- Incumbent
- Assumed office 2018

Personal details
- Born: 1965 (age 60–61)
- Alma mater: University of Malta
- Profession: Judge

= Anthony Vella =

Maltese judge

Anthony J. Vella (born 8 December 1965 in Malta) is a Maltese judge.

== Biography ==
===Studies===
Anthony Vella studied at Stella Maris School and St. Aloysius College. He subsequently read law at the University of Malta. Between 1988 and 1990 he presided the Students of Law Association and represented students on the Faculty Board. He graduated as Doctor of Law (LL.D.) in 1991. In 1997 he also gained a bachelor's degree in philosophy and theology and two years later earned a master's degree in financial services.

===Member of the Judiciary===

==== Magistrate ====
Vella was sworn in as magistrate by President Guido de Marco in 2004, upon recommendation of Prime Minister Lawrence Gonzi.

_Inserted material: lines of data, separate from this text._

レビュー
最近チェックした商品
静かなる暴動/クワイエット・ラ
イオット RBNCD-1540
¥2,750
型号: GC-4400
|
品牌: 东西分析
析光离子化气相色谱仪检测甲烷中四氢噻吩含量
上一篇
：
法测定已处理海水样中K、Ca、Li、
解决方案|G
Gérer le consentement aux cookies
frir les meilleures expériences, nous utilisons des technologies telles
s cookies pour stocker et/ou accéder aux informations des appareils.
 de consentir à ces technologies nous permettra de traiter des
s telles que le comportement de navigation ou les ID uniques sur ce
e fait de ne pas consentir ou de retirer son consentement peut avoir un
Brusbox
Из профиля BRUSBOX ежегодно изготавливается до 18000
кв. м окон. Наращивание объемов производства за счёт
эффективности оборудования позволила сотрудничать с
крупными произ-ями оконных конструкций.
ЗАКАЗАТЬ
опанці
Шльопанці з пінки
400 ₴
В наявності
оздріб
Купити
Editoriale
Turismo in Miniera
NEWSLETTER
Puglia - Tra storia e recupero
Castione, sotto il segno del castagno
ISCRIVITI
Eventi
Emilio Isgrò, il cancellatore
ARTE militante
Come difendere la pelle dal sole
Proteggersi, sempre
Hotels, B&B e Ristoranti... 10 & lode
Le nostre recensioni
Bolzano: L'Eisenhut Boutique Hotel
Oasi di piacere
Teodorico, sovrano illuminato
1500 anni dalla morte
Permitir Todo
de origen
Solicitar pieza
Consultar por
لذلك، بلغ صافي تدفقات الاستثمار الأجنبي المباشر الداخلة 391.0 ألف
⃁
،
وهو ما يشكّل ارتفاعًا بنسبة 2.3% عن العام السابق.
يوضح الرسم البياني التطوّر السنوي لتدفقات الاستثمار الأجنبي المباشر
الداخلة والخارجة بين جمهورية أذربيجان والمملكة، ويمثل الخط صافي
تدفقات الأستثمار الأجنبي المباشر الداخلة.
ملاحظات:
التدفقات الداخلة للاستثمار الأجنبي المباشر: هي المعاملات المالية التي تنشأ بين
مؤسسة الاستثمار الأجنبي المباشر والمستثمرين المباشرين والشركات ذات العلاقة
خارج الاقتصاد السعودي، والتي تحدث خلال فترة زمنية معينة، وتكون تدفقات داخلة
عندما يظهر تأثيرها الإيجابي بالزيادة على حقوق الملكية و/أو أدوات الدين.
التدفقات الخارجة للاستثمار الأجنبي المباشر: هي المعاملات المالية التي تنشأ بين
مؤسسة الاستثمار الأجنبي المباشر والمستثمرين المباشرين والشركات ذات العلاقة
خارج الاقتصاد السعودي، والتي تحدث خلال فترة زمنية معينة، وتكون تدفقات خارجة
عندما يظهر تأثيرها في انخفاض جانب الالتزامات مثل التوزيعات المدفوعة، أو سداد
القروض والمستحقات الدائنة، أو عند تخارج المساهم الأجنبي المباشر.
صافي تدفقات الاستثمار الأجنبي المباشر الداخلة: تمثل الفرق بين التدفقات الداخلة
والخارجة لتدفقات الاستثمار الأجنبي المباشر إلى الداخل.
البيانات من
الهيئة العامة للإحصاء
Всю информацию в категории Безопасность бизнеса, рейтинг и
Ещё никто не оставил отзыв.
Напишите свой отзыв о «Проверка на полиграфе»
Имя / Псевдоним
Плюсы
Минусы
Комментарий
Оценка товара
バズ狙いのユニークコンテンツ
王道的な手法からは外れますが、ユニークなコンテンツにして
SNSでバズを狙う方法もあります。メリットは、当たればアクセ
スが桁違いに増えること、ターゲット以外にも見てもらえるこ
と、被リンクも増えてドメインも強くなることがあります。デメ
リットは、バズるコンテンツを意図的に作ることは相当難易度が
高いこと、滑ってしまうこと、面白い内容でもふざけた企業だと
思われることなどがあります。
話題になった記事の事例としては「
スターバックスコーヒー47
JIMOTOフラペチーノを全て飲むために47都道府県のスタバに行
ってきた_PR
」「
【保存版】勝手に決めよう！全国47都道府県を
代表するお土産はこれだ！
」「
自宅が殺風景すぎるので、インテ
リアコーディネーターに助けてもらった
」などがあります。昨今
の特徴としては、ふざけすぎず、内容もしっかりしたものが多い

He worked for several years in Malta's family court.

In 2017-2018, Vella conducted the magisterial inquiry into the assassination of journalist Daphne Caruana Galizia, becoming "a household name" according to the Times of Malta.

==== Judge ====

In June 2018 Anthony Vella was appointed as Judge by President Marie-Louise Coleiro Preca upon recommendation of Prime Minister Joseph Muscat.

In his swearing-in ceremony he called to put an end to the distinction between Judges and Magistrates, stating that "the career of a magistrate should be a career in its own right".